Mais si la logique narrative fondamentale, réductrice, est hostile à la complexité, plusieurs voies vers la densification du récit restent néanmoins ouvertes. Tout d’abord, il y a la complexité des différents systèmes sémiotiques (linguistiques, visuels, numériques, etc.) avec lesquels tout récit doit négocier. Ensuite il y a le perspectivisme – spatial et temporel – intrinsèque à toute forme de cognition, du côté de l’émetteur comme du côté du récepteur. Parmi les autres facteurs qui contribuent à la densification du récit, on peut aussi mentionner la réflexivité. Dans le récit, la réflexivité s’affirme de plusieurs manières (le discours indirect libre, la polyphonie narrative, la métafictionnalité, les structures en abyme, la multimédialité, etc.), et elle fait ainsi obstacle à la linéarité de la logique fondamentale du récit. Enfin, l’émergence joue un rôle central dans la construction du sens narratif : « contrairement au comportement des composants du système agissant entre eux, l’émergence est une qualité du « comportement macrostructurel » d’un système, alors que le comportement sous-jacent de ces composants (qui comprend éventuellement des agents et l’environnement du système) est de toute façon ce qui produit le comportement macro émergent » (Walsh 2018b : 51[11]).
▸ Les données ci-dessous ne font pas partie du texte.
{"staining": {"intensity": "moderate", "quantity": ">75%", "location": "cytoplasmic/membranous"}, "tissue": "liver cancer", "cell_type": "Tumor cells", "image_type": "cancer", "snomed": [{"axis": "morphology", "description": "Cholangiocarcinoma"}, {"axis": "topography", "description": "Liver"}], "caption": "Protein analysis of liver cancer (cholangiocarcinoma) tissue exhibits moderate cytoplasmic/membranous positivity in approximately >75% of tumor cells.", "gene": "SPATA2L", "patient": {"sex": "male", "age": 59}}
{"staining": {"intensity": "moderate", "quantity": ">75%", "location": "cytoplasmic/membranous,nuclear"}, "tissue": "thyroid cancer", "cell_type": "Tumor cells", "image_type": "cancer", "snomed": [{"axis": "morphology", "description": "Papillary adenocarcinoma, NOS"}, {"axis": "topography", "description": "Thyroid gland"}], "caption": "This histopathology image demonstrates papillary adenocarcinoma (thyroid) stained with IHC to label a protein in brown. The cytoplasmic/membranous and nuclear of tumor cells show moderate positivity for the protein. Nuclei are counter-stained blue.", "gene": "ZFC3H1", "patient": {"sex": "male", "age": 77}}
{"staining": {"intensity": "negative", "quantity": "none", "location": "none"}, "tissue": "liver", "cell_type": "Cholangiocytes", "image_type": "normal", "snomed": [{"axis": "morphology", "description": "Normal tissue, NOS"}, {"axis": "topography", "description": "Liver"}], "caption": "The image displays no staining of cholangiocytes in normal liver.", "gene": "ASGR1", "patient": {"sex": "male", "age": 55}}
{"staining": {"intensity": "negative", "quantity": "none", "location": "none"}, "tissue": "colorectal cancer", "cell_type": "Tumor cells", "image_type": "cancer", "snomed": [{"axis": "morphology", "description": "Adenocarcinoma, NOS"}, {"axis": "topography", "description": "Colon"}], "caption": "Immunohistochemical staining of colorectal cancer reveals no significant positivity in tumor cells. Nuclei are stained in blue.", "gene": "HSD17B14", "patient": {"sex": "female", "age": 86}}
Le récit comme système complexe ou dynamique
Le récit est instable, dans son organisation interne comme dans ses rapports avec l’environnement[12]. Il se définit non pas comme structure sous-jacente mise en discours, mais par sa séquentialité, son irréversibilité. Le récit ne se construit pas non plus comme une suite de séquences narratives, basculant dans les modèles canoniques, entre un état d’équilibre et un état de déséquilibre, et dont le cumul formerait le tout du récit. Plutôt qu’une suite d’états dont la structure serait isomorphe avec celle du « récit idéal », doté d’un début, d’un milieu et d’une fin, le récit (quel que soit le médium de sa transmission), émerge des oscillations entre des états en quasi équilibre et des états loin d’équilibre. Le trait distinctif des états en quasi équilibre est leur sensibilité aux conditions initiales, la moindre fluctuation à ce niveau étant susceptible de produire des effets disproportionnés et peu prévisibles, voire aléatoires, débouchant sur des états loin d’équilibre – instables, non linéaires, asymétriques – comme dans l’effet du papillon, ou encore, quoique de manière moins spectaculaire, dans la phrase d’ouverture, en style indirect, de Ms Dalloway de Virginia Woolf : « Mrs Dalloway said she would buy the flowers herself ». Le récit se déroule suivant le principe entropique de la « flèche du temps ».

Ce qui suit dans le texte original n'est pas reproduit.